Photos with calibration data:
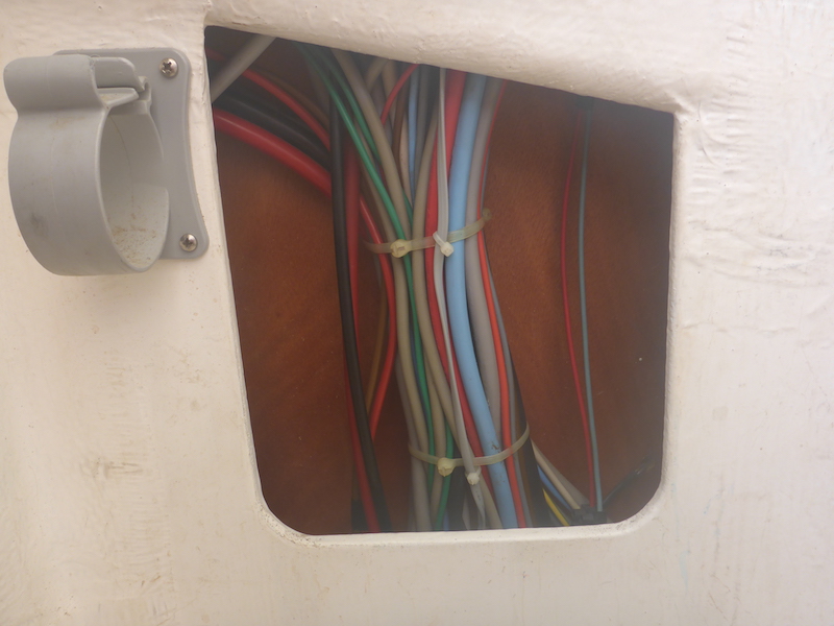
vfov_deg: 49.7
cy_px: 313
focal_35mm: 28
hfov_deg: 63.4
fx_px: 675
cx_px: 417
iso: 100
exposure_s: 1/60
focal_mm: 4.9
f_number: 3.3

> **Task item**
The output has to match the data above line for line, except that pictures are dropped.

> **Task solution**
vfov_deg: 49.7
cy_px: 313
focal_35mm: 28
hfov_deg: 63.4
fx_px: 675
cx_px: 417
iso: 100
exposure_s: 1/60
focal_mm: 4.9
f_number: 3.3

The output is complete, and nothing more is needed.